▸ Stored data
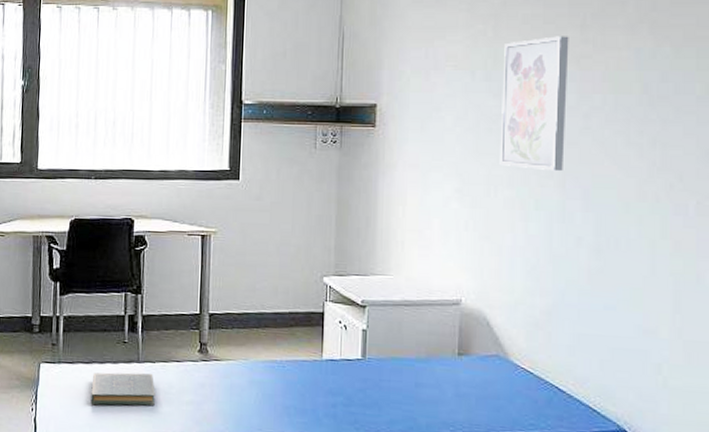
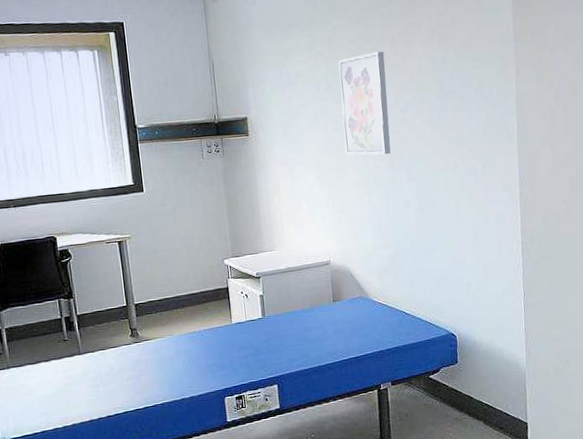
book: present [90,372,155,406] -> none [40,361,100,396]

...

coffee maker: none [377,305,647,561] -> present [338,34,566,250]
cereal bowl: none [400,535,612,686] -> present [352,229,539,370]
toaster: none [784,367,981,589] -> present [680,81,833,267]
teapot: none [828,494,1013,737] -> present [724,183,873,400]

▸ Your objective
Please give again the lines above between the line holding "toaster: none [784,367,981,589]" and the line holding "teapot: none [828,494,1013,737]", inclusive, exactly as they are and with nothing added.

▸ Finished exercise
toaster: none [784,367,981,589] -> present [680,81,833,267]
teapot: none [828,494,1013,737] -> present [724,183,873,400]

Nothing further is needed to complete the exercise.